HuggingFace: Accuracy 57.5587% (2966/5153) – elapsed 173.21 s

FasterTransformer: Accuracy 57.6363% (2970/5153) – elapsed 68.78 s

The FasterTransformer version is about 2.5× faster while maintaining comparable accuracy.

Model Deployment with Triton Server

Deploy the converted model using Triton Server with the FasterTransformer backend.
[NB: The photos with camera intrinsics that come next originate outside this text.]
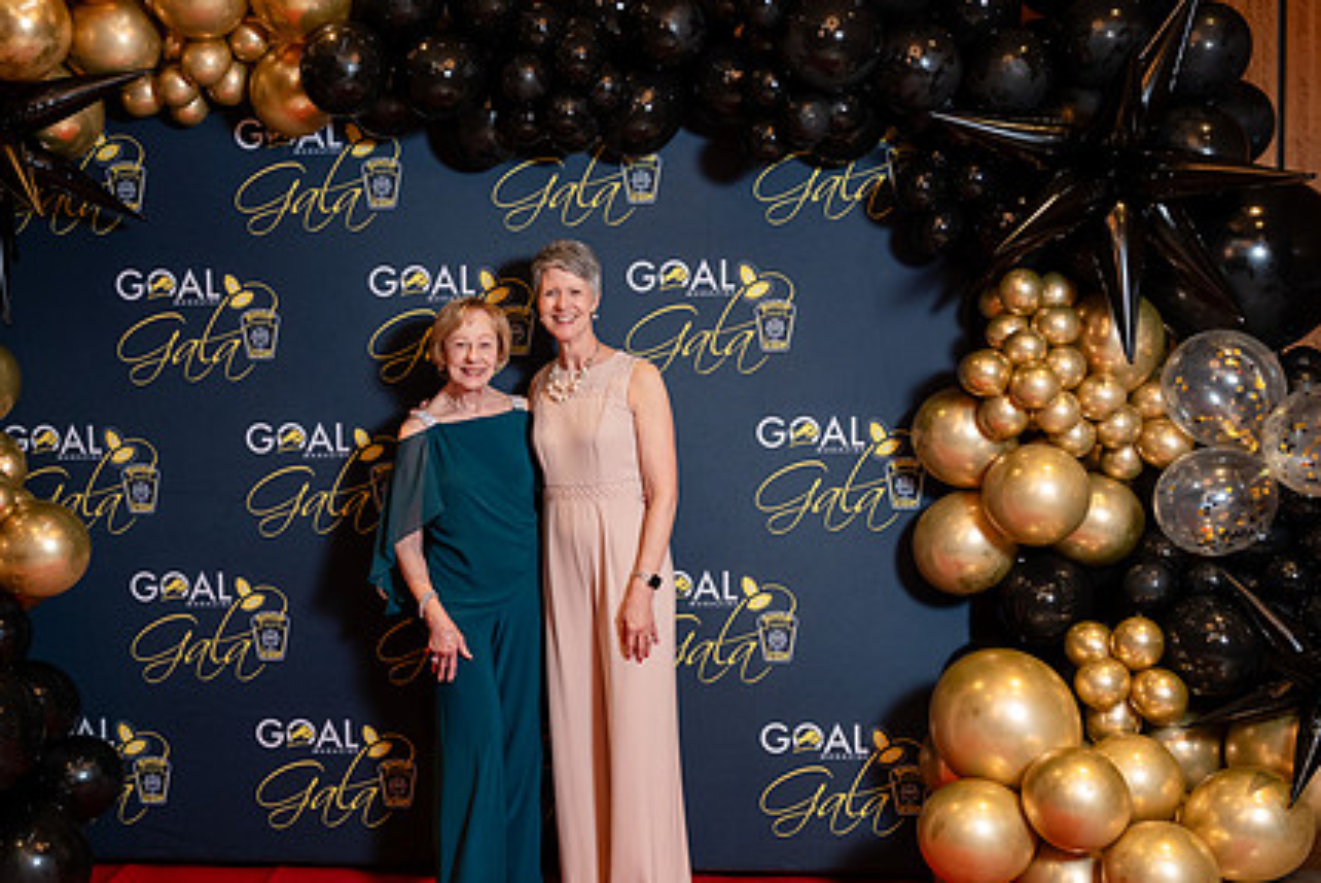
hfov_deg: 49.0
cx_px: 491
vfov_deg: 34.3
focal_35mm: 39
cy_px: 452
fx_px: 1432
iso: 1600
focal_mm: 28
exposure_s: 1/200
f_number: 3.2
The model repository layout is:

model_repo/
  fastertransformer/
    1/
      config.ini
    config.pbtxt

Start the service via Arena:

arena serve triton \
  --namespace=default-group \
  --version=1 \
  --data=bloom7b1-pvc:/mnt \
  --name=ft-triton-bloom \
  --allow-metrics \
  --gpus=2 \
  --replicas=1 \
  --image=ai-studio-registry.cn-beijing.cr.aliyuncs.com/kube-ai/triton_with_ft:22.03-main-2edb257e-transformers \
  --model-repository=/mnt/triton_repo

Logs confirm that Triton loads the FasterTransformer backend and allocates two GPUs for distributed inference.
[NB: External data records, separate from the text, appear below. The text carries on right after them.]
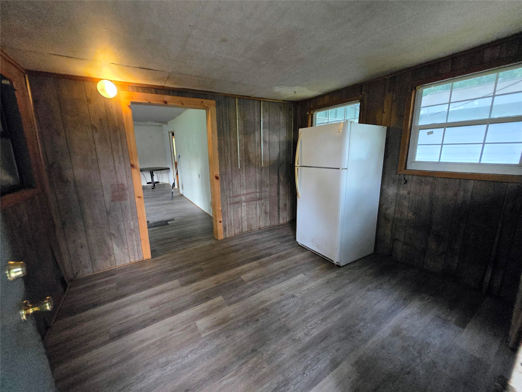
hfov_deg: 106.2
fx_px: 196
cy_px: 196
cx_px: 261
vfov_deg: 89.9
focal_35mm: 13
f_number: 2.2
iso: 1250
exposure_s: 1/40
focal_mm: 1.7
Service Request (Inference)

Port‑forward the Triton service and run a Python client that tokenizes a query, sends it to Triton, and decodes the output:

# Port‑forward
kubectl -n default-group port-forward svc/ft-triton-bloom-1-tritoninferenceserver 8001:8001

# Python client (bloom_7b_client.py)
import numpy as np, torch, time, argparse
from transformers import AutoTokenizer
import tritonclient.grpc as grpcclient

tokenizer = AutoTokenizer.from_pretrained('/mnt/model/bloom-7b1', padding_side='right')
tokenizer.pad_token_id = tokenizer.eos_token_id

def tokeninze(query):
    enc = tokenizer(query, padding=True, return_tensors='pt')
    input_ids = enc['input_ids'].int().numpy().astype('uint32')
    input_lengths = enc['attention_mask'].sum(dim=-1, dtype=torch.int32).view(-1,1).numpy().astype('uint32')
    return input_ids, input_lengths

if __name__ == '__main__':
    parser = argparse.ArgumentParser()
    parser.add_argument('--url', default='localhost:8001')
    parser.add_argument('-v','--verbose', action='store_true')
    args = parser.parse_args()
    client = grpcclient.InferenceServerClient(url=args.url, verbose=args.verbose)
    input_ids, input_lengths = tokeninze('deepspeed is')
    inputs = [
        grpcclient.InferInput('input_ids', input_ids.shape, 'UINT32'),
        grpcclient.InferInput('input_lengths', input_lengths.shape, 'UINT32'),
        grpcclient.InferInput('request_output_len', (1,1), 'UINT32')
    ]
    inputs[0].set_data_from_numpy(input_ids)
    inputs[1].set_data_from_numpy(input_lengths)
    inputs[2].set_data_from_numpy(np.array([[32]], dtype='uint32'))
    outputs = [grpcclient.InferRequestedOutput('output_ids')]
    start = time.time()
    result = client.infer('fastertransformer', inputs=inputs, outputs=outputs)
    latency = time.time() - start
    output_ids = result.as_numpy('output_ids')
    print('Latency:', latency)
    print(tokenizer.batch_decode(output_ids[0]))

Running the client returns a generated sentence, confirming successful deployment.

Conclusion

The tutorial demonstrates end‑to‑end acceleration of the Bloom‑7B1 LLM on Alibaba Cloud ACK using FasterTransformer, achieving a 2.5× speed improvement over the native HuggingFace implementation while preserving accuracy. The same workflow can be adapted to other large models for cloud‑native AI inference.